Simple idea: the classic mean gives too much weight to extreme values. Huber keeps the center stable and applies a gradual brake to outliers.

Quick example:

[10, 12, 11, 15, 10, 1000]

The mean jumps too much, but Huber stays near the center.

Definition:

\[ \rho_k(r) = \begin{cases} \frac{1}{2} r^2 & \text{if } |r| \le k \\ k\left(|r| - \frac{1}{2} k\right) & \text{if } |r| > k \end{cases} \]

Interpretation: - Near the center, it behaves like the mean (quadratic). - In the tails, it becomes linear to reduce impact.

MAD measures dispersion around the median. To compare it with standard deviation, scale it as follows:

\[ \sigma_{robust} = MAD \times 1.4826 \]

This makes it comparable under normal distributions.

Instead of the mean, use the median to avoid inflating variability:

\[ CV_r = \left(\frac{\sigma_{robust}}{|\tilde{x}|}\right) \times 100 \]

For an ordered set \(x_{(1)} \le \dots \le x_{(n)}\), quantiles follow rules defined by \(p_k\) and parameters \((a, b)\):

\[ p_k = \frac{k - a}{n + b} \]

Linear interpolation applies between \(x_{(j)}\) and \(x_{(j+1)}\) when \(p\) falls between positions.

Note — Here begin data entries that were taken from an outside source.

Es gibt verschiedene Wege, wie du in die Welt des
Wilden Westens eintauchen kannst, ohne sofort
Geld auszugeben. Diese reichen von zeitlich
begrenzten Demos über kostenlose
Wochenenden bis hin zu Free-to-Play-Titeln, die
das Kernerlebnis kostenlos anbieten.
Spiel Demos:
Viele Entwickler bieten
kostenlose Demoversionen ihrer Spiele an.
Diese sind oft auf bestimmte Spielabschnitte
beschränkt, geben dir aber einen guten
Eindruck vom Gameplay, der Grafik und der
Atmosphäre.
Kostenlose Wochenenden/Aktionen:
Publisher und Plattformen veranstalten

StatGuard implements the 9 types used by R.

Type	\(p_k\)	\(a\)	\(b\)	Note
1	\(k / n\)	0	0	Inverse of the empirical CDF (discontinuous).
2	\(k / n\)	0	0	Averages at discontinuities.
3	\((k - 0.5) / n\)	-0.5	0	Nearest order statistic.
4	\(k / n\)	0	1	Linear interpolation of CDF.
5	\((k - 0.5) / n\)	0.5	0.5	Hazen (1914).
6	\(k / (n + 1)\)	0	1	Weibull (1939).
7	\((k - 1) / (n - 1)\)	1	1	R default, mode of \(F(x)\).
8	\((k - 1/3) / (n + 1/3)\)	1/3	1/3	Median-unbiased.
9	\((k - 3/8) / (n + 1/4)\)	3/8	3/8	Normal-unbiased.

Success

If you are unsure, type 7 is the default behavior in R.